Mas, como explica a física, a cada acção sucede uma reacção e em pouco tempo os membros da OPEP começaram a apresentar um tal excedente de dólares que levou a que os que eram reaplicados nos bancos e nas economias ocidentais se passassem a designar como petrodólares; ainda assim durante mais algum tempo, cerca de três décadas, tudo parecia correr bem e os EUA conseguiram manter artificialmente o valor comercial do dólar; mas, o acumular de petrodólares, as crescentes fragilidades da economia americana e as tensões político-militares no Médio-Oriente originaram movimentos de oposição àquela divisa. Entre os primeiros a manifestar semelhante intenção esteve o Iraque, então governado por Saddam Hussein, o que para muitos observadores foi uma das razões para a invasão e a sua deposição pelos EUA em 2003 (o mesmo se diz relativamente à liquidação do regime líbio de Muammar al-Gaddafi, em 2011, e à guerra que sofre a Síria desde então), facto que não impediu outros países produtores, como o Irão, de ter iniciado em 2008 a venda de crude contra pagamentos em ouro, ienes e euros e reafirmado a intenção de iniciar a cotação oficial nesta moeda. Depois do anúncio feito por Putin de que a Rússia se preparava para iniciar a cotação do crude e do gás natural em rublos e da proposta, recusada, apresentada pelo Irão e pela Venezuela para que a OPEP abandonasse o dólar em benefício do euro, a situação de hegemonia da moeda americana ficou cada vez mais fragilizada.
Quando a tudo isto acresce ainda a agitação na esfera financeira iniciada em 2007 com a crise do “subprime” e continuada em 2008 com o despoletar da bomba dos produtos derivados, ganha ainda maior ênfase a necessidade do estabelecimento de uma nova ordem financeira mundial que face às contradições entre americanos e europeus (que depois do diferendo entre a defesa do sacrossanto primado do mercado e a dum mercado regulado e controlado, se encontram agora separados pelas tendências proteccionistas da administração Trump) e entre estes e os BRIC[3] (que fundamentalmente querem ajustar o seu peso político à crescente importância económica e assegurar a fluidez dos capitais indispensáveis à manutenção das suas taxas de crescimento), com destaque para a China e a Rússia que ao óbvio interesse económico juntam as naturais aspirações geoestratégicas, não podendo assumir contornos idênticos aos actuais deverá caminhar num de dois sentidos: o fortalecimento dos DES (a moeda escritural do FMI cujo valor é fixado em função dum cabaz de divisas que inclui o dólar, o euro, o yuan, o yen e a libra) ou um modelo multidivisas, talvez mais do agrado da visão chinesa duma diplomacia de geometria variável.
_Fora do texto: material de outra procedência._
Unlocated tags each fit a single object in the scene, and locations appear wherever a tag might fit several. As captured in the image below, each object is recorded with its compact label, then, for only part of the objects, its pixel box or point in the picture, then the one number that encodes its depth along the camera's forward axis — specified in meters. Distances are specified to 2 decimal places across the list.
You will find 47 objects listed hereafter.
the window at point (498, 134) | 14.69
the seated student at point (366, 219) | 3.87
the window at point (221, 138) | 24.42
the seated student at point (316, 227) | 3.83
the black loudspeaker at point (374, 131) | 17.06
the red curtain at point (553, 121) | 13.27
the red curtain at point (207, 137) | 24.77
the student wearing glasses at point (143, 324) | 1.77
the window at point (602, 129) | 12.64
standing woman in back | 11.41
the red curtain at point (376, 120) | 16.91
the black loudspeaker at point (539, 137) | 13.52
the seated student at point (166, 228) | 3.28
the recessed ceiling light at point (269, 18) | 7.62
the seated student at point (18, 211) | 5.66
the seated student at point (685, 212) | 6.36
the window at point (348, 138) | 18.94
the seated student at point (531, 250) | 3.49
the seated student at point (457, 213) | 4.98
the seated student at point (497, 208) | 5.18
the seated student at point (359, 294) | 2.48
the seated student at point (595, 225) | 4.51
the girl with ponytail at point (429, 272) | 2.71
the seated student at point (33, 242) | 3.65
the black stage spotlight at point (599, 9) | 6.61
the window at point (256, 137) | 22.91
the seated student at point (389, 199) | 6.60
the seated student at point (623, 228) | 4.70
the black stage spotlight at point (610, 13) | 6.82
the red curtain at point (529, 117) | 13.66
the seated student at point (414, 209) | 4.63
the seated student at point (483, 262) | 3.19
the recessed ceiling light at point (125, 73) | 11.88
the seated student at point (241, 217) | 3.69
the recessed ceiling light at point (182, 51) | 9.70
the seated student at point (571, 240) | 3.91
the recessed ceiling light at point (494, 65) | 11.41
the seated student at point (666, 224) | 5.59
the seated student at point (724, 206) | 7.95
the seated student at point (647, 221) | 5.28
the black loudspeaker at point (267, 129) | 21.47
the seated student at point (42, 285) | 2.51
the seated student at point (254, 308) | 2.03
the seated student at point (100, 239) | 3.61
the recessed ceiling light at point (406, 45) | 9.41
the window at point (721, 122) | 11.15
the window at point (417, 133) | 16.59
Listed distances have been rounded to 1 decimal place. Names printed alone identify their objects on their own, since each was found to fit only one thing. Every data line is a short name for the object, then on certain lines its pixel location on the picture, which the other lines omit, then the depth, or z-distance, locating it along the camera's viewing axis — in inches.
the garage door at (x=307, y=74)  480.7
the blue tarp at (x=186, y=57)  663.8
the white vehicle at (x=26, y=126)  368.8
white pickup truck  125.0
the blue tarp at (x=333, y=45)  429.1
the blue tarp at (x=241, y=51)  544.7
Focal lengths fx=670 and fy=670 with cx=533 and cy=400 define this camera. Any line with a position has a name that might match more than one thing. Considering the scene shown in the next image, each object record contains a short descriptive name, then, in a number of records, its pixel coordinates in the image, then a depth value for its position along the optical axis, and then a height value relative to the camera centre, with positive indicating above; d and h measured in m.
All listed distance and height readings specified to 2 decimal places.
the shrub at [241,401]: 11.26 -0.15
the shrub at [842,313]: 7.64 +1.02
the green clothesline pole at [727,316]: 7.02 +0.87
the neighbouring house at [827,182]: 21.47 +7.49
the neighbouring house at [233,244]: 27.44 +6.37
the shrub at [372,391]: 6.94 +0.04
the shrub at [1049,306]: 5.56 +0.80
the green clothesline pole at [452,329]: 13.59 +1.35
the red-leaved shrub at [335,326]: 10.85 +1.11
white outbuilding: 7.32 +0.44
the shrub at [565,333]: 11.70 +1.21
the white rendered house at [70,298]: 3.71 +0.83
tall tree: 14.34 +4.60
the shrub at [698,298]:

[1] O Acordo de Bretton Woods foi firmado em 1944, no dealbar da II Guerra Mundial, com o objectivo de regular as relações monetárias entre as principais economias da época e nele ficou reconhecido o papel do dólar norte-americano como moeda de pagamento internacional; inicialmente assente na convertibilidade do dólar em ouro (padrão dólar-ouro) viria a sofrer em 1971, com a declaração americana da inconvertibilidade da sua moeda, uma profunda alteração mas sobreviveu graças ao enorme peso da economia norte-americana e à ausência de alternativa viável.
[2] O princípio da convertibilidade prevê que uma moeda seja convertida pelo emitente no respectivo valor em ouro; este mecanismo implica que o banco emissor disponha de reservas daquele metal precioso em quantidade suficiente para resgatar as notas que lhe sejam apresentadas para o efeito.
[3] Designação utilizada para referir os principais países emergentes (Brasil, Rússia, Índia e China).